Hard money loans are pretty common these days. Although hard money lending faced a serious setback during the last housing crash and financial crisis, it has made a strong comeback ever since. The interesting thing is that most of the hard money these days goes toward real estate. There is a simple explanation we will explore in this post.
Before getting to that explanation, it is important to understand what a hard money loan is. It is a loan offered based on the value of a hard asset offered as collateral. In nearly every case, that collateral is real estate. If the value of the property being offered is enough to cover the amount being requested, approval is usually forthcoming.
Lending to Commercial Borrowers
At this point, it’s also important to know that hard money loans for real estate almost always go toward commercial transactions. In other words, hard money lenders like Salt Lake City-based Actium Partners make loans to people buying commercial properties. They do not offer residential mortgage loans. Residential mortgages are left to banks, credit unions, and private mortgage lenders.
The types of commercial properties obtained via hard money include:
- Undeveloped land.
- Improved but undeveloped land.
- Office buildings and complexes.
- Strip malls and other retail buildings.
- Warehouses and distribution centers.
- Industrial complexes.
- Multi-unit apartment buildings.
- Multi-family rental units.
Quite a few hard money lenders write loans to fix and flip investors. Even though such investors are purchasing and renovating residential properties, their businesses actually operate as commercial enterprises. Therefore, loaning on fix and flip projects is considered commercial lending.
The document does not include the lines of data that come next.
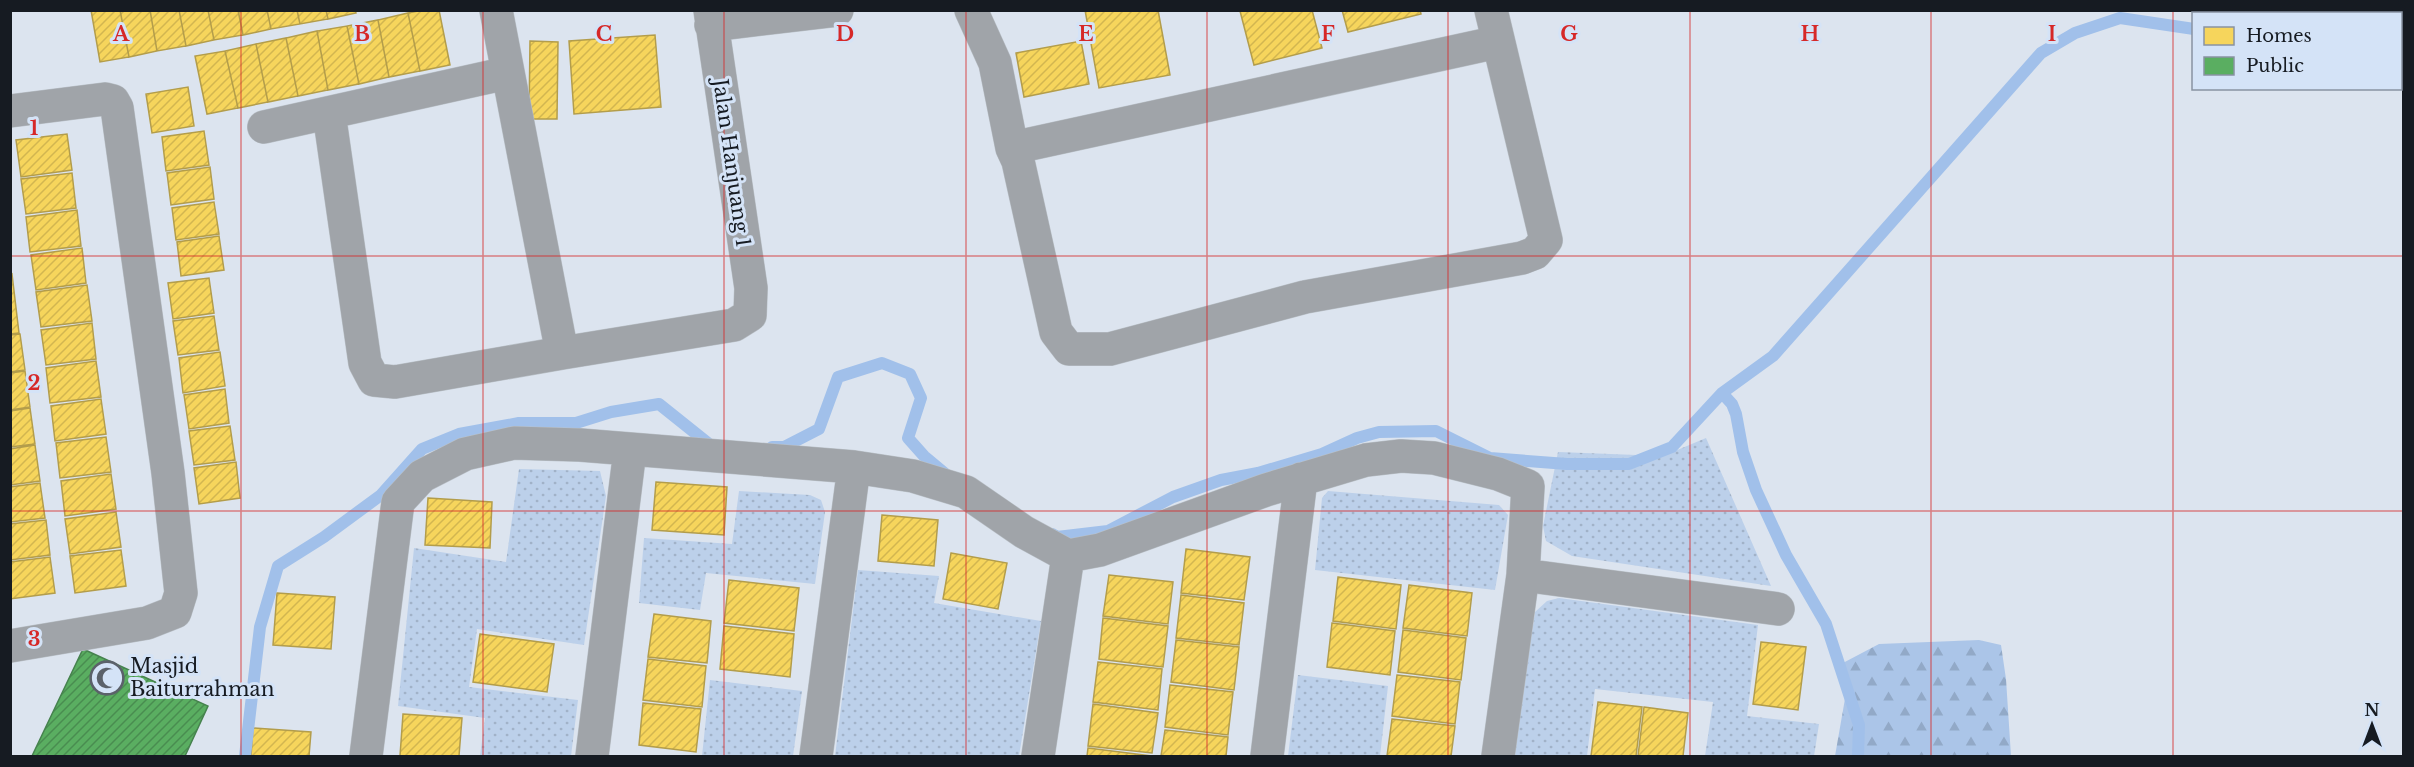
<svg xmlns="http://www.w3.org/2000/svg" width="2414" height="767" viewBox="0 0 2414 767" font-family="'Libre Baskerville',serif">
	<defs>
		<pattern id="grass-dots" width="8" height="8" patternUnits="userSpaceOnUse" patternTransform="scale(1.5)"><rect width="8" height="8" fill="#bcd0ea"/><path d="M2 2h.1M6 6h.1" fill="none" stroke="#a1b2c8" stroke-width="1.8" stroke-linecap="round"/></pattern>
		<pattern id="forest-firs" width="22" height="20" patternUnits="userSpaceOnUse" patternTransform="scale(1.5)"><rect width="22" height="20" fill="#abc5e8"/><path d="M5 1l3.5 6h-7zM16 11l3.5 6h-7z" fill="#92a9c7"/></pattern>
		<pattern id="homes-hatch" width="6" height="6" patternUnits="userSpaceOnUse" patternTransform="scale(1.5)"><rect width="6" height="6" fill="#f6d55c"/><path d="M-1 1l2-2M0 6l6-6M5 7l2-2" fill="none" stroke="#d2b650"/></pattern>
		<pattern id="public-hatch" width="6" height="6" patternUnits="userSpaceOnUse" patternTransform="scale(1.5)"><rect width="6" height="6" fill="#5aae61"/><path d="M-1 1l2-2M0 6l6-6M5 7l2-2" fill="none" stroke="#498d50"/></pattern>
	</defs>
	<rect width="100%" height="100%" fill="#dce4ef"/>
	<!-- grass -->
	<path fill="url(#grass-dots)" d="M 1706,438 L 1771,586 L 1572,556 L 1546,541 L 1543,526 L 1558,452 L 1663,456 Z
		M 519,469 L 600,471 L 606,496 L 584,645 L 477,629 L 469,687 L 578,700 L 571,756 L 480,756 L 485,718 L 398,706 L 414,548 L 506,562 Z
		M 739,491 L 810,495 L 821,500 L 825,512 L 815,584 L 706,573 L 700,610 L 639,603 L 644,538 L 732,544 Z
		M 1328,491 L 1499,505 L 1508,515 L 1495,590 L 1315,570 L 1322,498 Z
		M 858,570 L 939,576 L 934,603 L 1041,621 L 1019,756 L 835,756 Z
		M 1559,598 L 1758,625 L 1747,716 L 1819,724 L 1814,756 L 1705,756 L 1713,702 L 1595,689 L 1587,756 L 1513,756 L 1535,612 L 1547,601 Z
		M 1298,675 L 1388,686 L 1380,756 L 1288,756 Z
		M 710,680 L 802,691 L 793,756 L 702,756 Z"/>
	<!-- forest -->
	<path fill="url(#forest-firs)" d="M 1979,640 L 2001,645 L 2006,679 L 2011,756 L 1835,756 L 1846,693 L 1841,664 L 1879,644 Z"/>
	<!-- homes -->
	<path fill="url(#homes-hatch)" stroke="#b39d4b" stroke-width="1.5" d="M 91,10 L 120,10 L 129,57 L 100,62 Z
		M 120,10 L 150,10 L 157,51 L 129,57 Z
		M 150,10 L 179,10 L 186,46 L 157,51 Z
		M 179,10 L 208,10 L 214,40 L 186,46 Z
		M 208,10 L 238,10 L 243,35 L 214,40 Z
		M 238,10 L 267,10 L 271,29 L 243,35 Z
		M 267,10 L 297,10 L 300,24 L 271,29 Z
		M 297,10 L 326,10 L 328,19 L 300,24 Z
		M 326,10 L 355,10 L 356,13 L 328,19 Z
		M 423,10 L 439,10 L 450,65 L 420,71 L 408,13 Z
		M 1085,10 L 1158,10 L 1170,75 L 1099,88 Z
		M 1312,10 L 1322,48 L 1254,65 L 1240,11 Z
		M 1342,10 L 1420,10 L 1421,14 L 1348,32 Z
		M 408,13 L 420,71 L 389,77 L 378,20 Z
		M 378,20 L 389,77 L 359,84 L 347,26 Z
		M 347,26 L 359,84 L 328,90 L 317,31 Z
		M 317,31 L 328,90 L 298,96 L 286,38 Z
		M 655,35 L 661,107 L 574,114 L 569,41 Z
		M 286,38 L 298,96 L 268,102 L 256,44 Z
		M 530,41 L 558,42 L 557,119 L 529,119 Z
		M 1081,41 L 1089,84 L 1024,97 L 1016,53 Z
		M 256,44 L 268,102 L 238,108 L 225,51 Z
		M 225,51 L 238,108 L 207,114 L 195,56 Z
		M 188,87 L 194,126 L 152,133 L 146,94 Z
		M 204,131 L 209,165 L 166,171 L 162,137 Z
		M 67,134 L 72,170 L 21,177 L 16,140 Z
		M 210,167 L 214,199 L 171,205 L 167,173 Z
		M 72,173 L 76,208 L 26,214 L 21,179 Z
		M 214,202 L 219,234 L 176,240 L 172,208 Z
		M 77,210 L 81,246 L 30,252 L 26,217 Z
		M 219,236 L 224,270 L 181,276 L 177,242 Z
		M 82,248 L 86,283 L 36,290 L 31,255 Z
		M 12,274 L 19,333 L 10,334 L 10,275 Z
		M 209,278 L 214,313 L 173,319 L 168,283 Z
		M 87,285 L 92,321 L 41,327 L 36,292 Z
		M 214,316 L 219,350 L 178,355 L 173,321 Z
		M 92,323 L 96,359 L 46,365 L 41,330 Z
		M 20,334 L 25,370 L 10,372 L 10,335 Z
		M 220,352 L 225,386 L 183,393 L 179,358 Z
		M 96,361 L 101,397 L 50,403 L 46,368 Z
		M 25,371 L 30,407 L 10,410 L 10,373 Z
		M 225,389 L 229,423 L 189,429 L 184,395 Z
		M 101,399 L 106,434 L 55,441 L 51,406 Z
		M 30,408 L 35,444 L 10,447 L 10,411 Z
		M 230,426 L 235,460 L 194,465 L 189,431 Z
		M 106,437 L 111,472 L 60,478 L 56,443 Z
		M 35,445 L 40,481 L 10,485 L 10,449 Z
		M 236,462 L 240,498 L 199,504 L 194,468 Z
		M 111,474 L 116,509 L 65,516 L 61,481 Z
		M 656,482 L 727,487 L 724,535 L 652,530 Z
		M 40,483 L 45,518 L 10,522 L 10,487 Z
		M 428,498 L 492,502 L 490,548 L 425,545 Z
		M 116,512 L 121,547 L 70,554 L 65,519 Z
		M 882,515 L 938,520 L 934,566 L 878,561 Z
		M 46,520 L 50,555 L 10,560 L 10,524 Z
		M 1186,549 L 1250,557 L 1244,600 L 1181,593 Z
		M 121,550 L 126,586 L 75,593 L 70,556 Z
		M 951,553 L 1007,563 L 998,609 L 943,599 Z
		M 50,557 L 55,593 L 10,599 L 10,562 Z
		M 1109,575 L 1173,582 L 1168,624 L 1103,616 Z
		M 1338,577 L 1401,585 L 1396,629 L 1333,621 Z
		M 729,580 L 799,588 L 794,631 L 724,623 Z
		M 1409,585 L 1472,593 L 1467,636 L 1403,628 Z
		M 277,593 L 335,597 L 331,649 L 273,645 Z
		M 1181,595 L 1244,603 L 1239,645 L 1176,638 Z
		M 654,614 L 711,621 L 707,663 L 648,657 Z
		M 1103,618 L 1168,626 L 1163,667 L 1099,659 Z
		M 1332,623 L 1395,631 L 1390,675 L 1327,667 Z
		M 724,626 L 794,634 L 790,677 L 720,669 Z
		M 1403,630 L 1466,638 L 1461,680 L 1398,672 Z
		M 480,634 L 554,644 L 547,692 L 473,682 Z
		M 1176,640 L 1239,647 L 1234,690 L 1171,682 Z
		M 1761,642 L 1806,647 L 1798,710 L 1753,704 Z
		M 648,659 L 706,666 L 702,707 L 643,700 Z
		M 1098,662 L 1162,669 L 1158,710 L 1093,702 Z
		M 1397,675 L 1460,682 L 1455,724 L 1392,716 Z
		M 1170,685 L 1233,692 L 1228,735 L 1165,727 Z
		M 1598,702 L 1642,707 L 1636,756 L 1591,756 Z
		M 643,703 L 701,709 L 696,752 L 639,745 Z
		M 1093,704 L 1158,713 L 1152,753 L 1088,746 Z
		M 1644,707 L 1688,713 L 1683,756 L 1638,756 Z
		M 403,714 L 462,718 L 459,756 L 400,756 Z
		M 1392,719 L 1455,726 L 1451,756 L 1387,756 Z
		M 253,728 L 311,732 L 309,756 L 251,756 Z
		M 1165,730 L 1228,737 L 1226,756 L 1161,756 Z
		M 1088,748 L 1152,756 L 1087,756 Z"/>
	<!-- public -->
	<path fill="url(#public-hatch)" stroke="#46824e" stroke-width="1.5" d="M 83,649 L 208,706 L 185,756 L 32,756 Z"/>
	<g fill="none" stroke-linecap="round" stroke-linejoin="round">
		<!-- stream -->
		<path stroke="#a1c0ea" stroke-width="12" d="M 2400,83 L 2404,84
			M 1722,393 L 1732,404 L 1736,414 L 1743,452 L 1756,490 L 1786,555 L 1826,624 L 1859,725 L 1858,756
			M 772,447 L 784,447 L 819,429 L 838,377 L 882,363 L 910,374 L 921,398 L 908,438 L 924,456 L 948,476
			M 1052,534 L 1057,537 L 1108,531 L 1173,497 L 1221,480 L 1258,473 L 1322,454 L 1357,438 L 1379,432 L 1436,431 L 1490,458 L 1567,464 L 1629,464 L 1672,447 L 1722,393 L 1773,356 L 2041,53 L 2075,33 L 2120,18 L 2194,29
			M 245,756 L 260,627 L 278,566 L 324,537 L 381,495 L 422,449 L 459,434 L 519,423 L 576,423 L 611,412 L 659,404 L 714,448"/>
		<!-- minor casing -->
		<g stroke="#bac1c8" stroke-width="34">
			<path id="minor" d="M 496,10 L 562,353 L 734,325 L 750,315 L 751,288 L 710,10
				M 971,10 L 995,63 L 1012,148 L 1018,161 L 1056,332 L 1069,349 L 1110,349 L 1305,297 L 1522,258 L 1535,253 L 1546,240 L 1491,10
				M 711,25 L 837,10
				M 10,111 L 105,99 L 113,101 L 117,108 L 168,473 L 181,593 L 175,612 L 147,623 L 10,646
				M 329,113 L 365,363 L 374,380 L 395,382 L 562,353
				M 264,127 L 507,73
				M 1012,148 L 1498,42
				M 1523,575 L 1778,609
				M 366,756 L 398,502 L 422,476 L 465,454 L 514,443 L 580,445 L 854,467 L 913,476 L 966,492 L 1024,532 L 1068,556 L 1100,550 L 1266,490 L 1366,460 L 1401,456 L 1434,458 L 1498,474 L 1528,486 L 1523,575 L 1498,756
				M 592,756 L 630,450
				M 816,756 L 854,467
				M 1038,756 L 1068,556
				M 1267,756 L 1301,479"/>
		</g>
		<!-- minor -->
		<use href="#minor" stroke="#a0a4a9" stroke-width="33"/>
	</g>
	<!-- grid -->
	<path fill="none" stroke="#d62828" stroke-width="1.5" stroke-opacity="0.55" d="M 241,10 L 241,756M 483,10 L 483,756M 724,10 L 724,756M 966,10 L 966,756M 1207,10 L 1207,756M 1448,10 L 1448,756M 1690,10 L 1690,756M 1931,10 L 1931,756M 2173,10 L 2173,756M 10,256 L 2404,256M 10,511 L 2404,511"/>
	<!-- icons -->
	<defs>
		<g id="mosque-ring" transform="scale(1.725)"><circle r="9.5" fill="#d4e3f7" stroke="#5b616a" stroke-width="1.5"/><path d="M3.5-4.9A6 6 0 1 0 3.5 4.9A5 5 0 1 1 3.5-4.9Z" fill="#5b616a"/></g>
	</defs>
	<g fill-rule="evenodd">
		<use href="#mosque-ring" x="107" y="678"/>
	</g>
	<g text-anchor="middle" stroke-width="6" stroke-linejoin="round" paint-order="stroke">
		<!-- street labels -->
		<g font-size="20" fill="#161b22" stroke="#d4e3f7">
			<text transform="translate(732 163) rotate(82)" y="7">Jalan Hanjuang 1</text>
		</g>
		<!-- poi labels -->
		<g font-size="20" fill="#161b22" stroke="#d4e3f7" text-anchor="start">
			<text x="130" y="673">Masjid<tspan x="130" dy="23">Baiturrahman</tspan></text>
		</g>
	</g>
	<g font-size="20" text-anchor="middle" font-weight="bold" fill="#d62828" stroke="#d4e3f7" stroke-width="6" stroke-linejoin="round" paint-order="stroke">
		<text x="121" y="41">A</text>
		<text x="362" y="41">B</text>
		<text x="604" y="41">C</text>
		<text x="845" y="41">D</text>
		<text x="1086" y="41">E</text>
		<text x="1328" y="41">F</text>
		<text x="1569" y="41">G</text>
		<text x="1810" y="41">H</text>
		<text x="2052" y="41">I</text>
		<text x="34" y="135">1</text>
		<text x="34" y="390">2</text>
		<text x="34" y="646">3</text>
	</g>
	<!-- border -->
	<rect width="2414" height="767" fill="none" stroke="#161b22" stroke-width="24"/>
	<!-- legend -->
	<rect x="2192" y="12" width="210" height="78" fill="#d4e3f7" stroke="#8893a2" stroke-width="1.5"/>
	<rect x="2204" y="27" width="30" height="18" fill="#f6d55c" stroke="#8893a2" stroke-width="1.5"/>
	<text x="2246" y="42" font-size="18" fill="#161b22">Homes</text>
	<rect x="2204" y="57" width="30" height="18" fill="#5aae61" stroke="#8893a2" stroke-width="1.5"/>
	<text x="2246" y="72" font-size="18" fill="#161b22">Public</text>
	<!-- north arrow -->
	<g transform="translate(2372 725)" stroke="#d4e3f7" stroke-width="4.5" paint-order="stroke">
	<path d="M0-4.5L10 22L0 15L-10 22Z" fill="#161b22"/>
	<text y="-9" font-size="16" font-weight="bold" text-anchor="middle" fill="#161b22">N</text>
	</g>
</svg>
Acquiring Property With Loans
We finally get to the part of the post that deals with why most hard money goes toward real estate. Here is the simple explanation: acquiring property with traditional bank loans is very difficult. It is difficult enough just to get a mortgage or a loan to buy commercial property for your business. But when you’re talking about obtaining commercial properties as investments, traditional lenders are reluctant to get involved.
Take Actium Partners. The previously mentioned hard money lender funds real estate acquisitions in Utah, Colorado, and Idaho. Nearly all of their clients are investors. Those investors could go to traditional financial institutions to apply for funding, but they would have a much harder time getting approval. Traditional lenders hesitate because real estate investing can be risky.
However, there is one way to get banks and credit cards involved in commercial property investments. It is illustrated by a loan Actium made some years ago. Actium funded the acquisition of a multi-unit apartment property in Utah, a property the investor’s bank didn’t want to get involved with. But once the property was acquired and began generating monthly income, the bank’s position changed. They were more than happy to write a loan so that the investor could pay off Actium. The scenario is actually a pretty common one.
It Boils Down to Risk
It really boils down to risk for traditional lenders. They need to be very careful about managing their risk, which is why they are nervous about real estate investments. There are never any guarantees in real estate, or any other kind of investment. Risk is part of the equation.
Investors prefer hard money for obtaining real estate because it is easier and faster to get. Meanwhile, hard money lenders are willing to take the risk because the reward for doing so is quite generous. It’s an arrangement that suits both parties while keeping banks in credit unions out of the equation. In the end, everyone walks away happy.